魔法使いの夜
思いがけず、家族全員田舎でお正月を迎えることになった。ぼくは本当は除夜の鐘をきくまで起きていたかったけど、身体が本調子じゃないからとむりやり布団にいれられた。お父さんとならんで横になった。ふたりのおばあちゃんとお母さんは、女同士三人で話をしている。ときどき笑い声が聞こえてくる。
「お父さん。ごめんね、心配かけて」
ぼくは昼間ちゃんとあやまれなかったので、あらためていった。
「なんだい、あらたまって。男は元気がいいんだ。お父さんだって子供の時は腕白で、けがばっかりしてたんだ」
「ええ、ほんと?」
「車にはねられて死にかかったこともあるんだ。だから、おばあちゃんは、ジュンがけがしやしないかとびくびくしてるんだよ」
「そうだったの」
「ジュンはお父さんがおばあちゃんのイエスマンだと思ってるだろ」
「う……」
うっかり返事をしそうだったけど、すんでのところでやめた。
「でも今まで決めてきたことは、全部が全部おばあちゃんの言うとおりじゃないだろ」
そういえばそうだ。お父さんが転勤になったとき、おばあちゃんはぼくをあずかるからお母さんに一緒に行くようにって言ったっけ。でも結局お父さんが一人で行くって決めたんだ。

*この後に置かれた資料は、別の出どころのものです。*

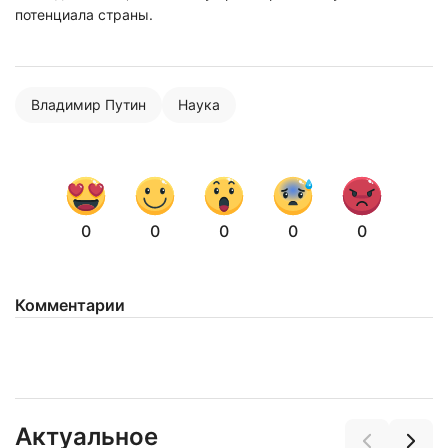
потенциала страны.
Владимир Путин
Наука
0
0
0
0
0
Нажимая на кнопку "Отправить" вы
соглашаетесь с
политикой конфиденциальности
Комментарии
Актуальное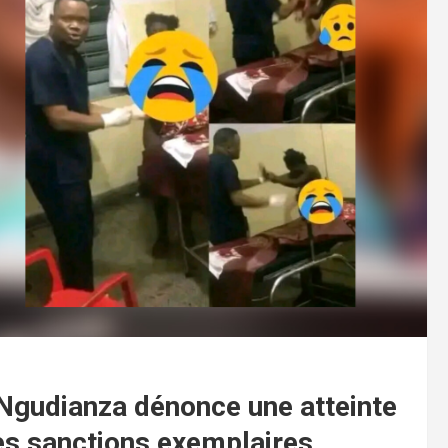
i Ngudianza dénonce une atteinte
des sanctions exemplaires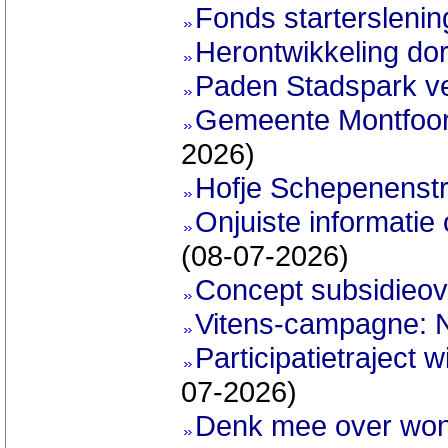
Fonds startersleni
Herontwikkeling do
Paden Stadspark v
Gemeente Montfoort 
2026)
Hofje Schepenenstr
Onjuiste informatie 
(08-07-2026)
Concept subsidieov
Vitens-campagne: 
Participatietraject
07-2026)
Denk mee over wo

「おばあちゃんだって自分のわがままでいってるんじゃない。みんなのことを心配してるからだろ」
「そう……なんだ」
「だからお父さんはおばあちゃんの気持ちも大事にして折り合いをつけてるんだよ。だからお母さんはなにも文句言わないだろ?」
「うん」
折り合いをつける……か。みんなが満足するなんてありえないことだから、少しづつゆずりあってがまんする。それでものごとはうまくいくんだ。
ぼくの場合は自分自身に折り合いをつけられないからだめなんだ。東京ではいやなことがあると、(いなかだったら……)なんてすぐ思っちゃう。それでうまくいかないのかもしれない。
少し自分のことが見えてきたような気がした。